The Canada lynx was previously listed as “threatened", however population declines and habitat degradation have led the species to the brink of extirpation in Washington. Although listed as “threatened” under the federal Endangered Species Act in 2000, endangered status under state law affords the species with additional protections from the state of Washington.

“Although we are saddened that Canada lynx in Washington have declined to the point where endangered species protections are necessary, we wholeheartedly applaud the Commission for recognizing that the lynx needs and deserves enhanced protections in Washington,” said John Mellgren, attorney at the Western Environmental Law Center.

Canada lynx, medium-sized members of the feline family, are habitat and prey specialists. Heavily reliant on snowshoe hare, lynx tend to be limited in both population and distribution to areas where hare are sufficiently abundant. Like their preferred prey, lynx are specially adapted to living in mature boreal forests with dense cover and deep snowpack. The species and its habitat are threatened by climate change, logging, development, motorized access, and trapping, which disturb and fragment the landscape, increasing risks to lynx and their prey.

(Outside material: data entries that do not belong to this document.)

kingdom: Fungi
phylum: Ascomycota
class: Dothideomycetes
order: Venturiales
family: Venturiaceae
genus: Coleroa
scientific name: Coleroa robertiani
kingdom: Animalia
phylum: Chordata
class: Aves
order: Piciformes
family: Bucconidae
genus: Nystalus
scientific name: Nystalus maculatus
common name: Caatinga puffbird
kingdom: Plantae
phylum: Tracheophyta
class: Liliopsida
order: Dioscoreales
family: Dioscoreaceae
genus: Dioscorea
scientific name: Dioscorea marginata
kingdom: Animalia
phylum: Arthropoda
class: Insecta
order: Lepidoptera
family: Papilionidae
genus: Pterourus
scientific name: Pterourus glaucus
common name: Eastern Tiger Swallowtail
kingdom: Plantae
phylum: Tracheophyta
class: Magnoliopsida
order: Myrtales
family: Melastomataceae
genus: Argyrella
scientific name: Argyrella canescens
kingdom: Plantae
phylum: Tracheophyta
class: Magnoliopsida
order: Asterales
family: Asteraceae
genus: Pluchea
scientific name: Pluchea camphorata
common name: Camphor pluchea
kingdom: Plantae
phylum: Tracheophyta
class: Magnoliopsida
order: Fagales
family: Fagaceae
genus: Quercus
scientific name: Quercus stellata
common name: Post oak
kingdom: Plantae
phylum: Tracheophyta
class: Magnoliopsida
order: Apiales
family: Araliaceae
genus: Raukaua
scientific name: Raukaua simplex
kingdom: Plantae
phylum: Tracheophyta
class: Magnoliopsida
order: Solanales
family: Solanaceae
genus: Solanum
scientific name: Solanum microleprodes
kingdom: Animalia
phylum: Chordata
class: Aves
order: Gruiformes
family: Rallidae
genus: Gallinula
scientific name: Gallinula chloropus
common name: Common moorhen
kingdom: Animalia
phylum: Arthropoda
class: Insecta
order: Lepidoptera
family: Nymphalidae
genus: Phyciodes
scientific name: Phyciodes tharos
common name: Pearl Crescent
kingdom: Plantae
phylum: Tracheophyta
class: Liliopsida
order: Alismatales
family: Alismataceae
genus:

“With increasing threats from climate change and development, it’s long past time lynx receive every possible protection; we commend the Commission for taking this important step,” said Bethany Cotton, wildlife program director for WildEarth Guardians. “Future actions to aid lynx recovery in Washington will have the added benefits of protecting habitat shared by many other species, and helping the state become more climate resilient.”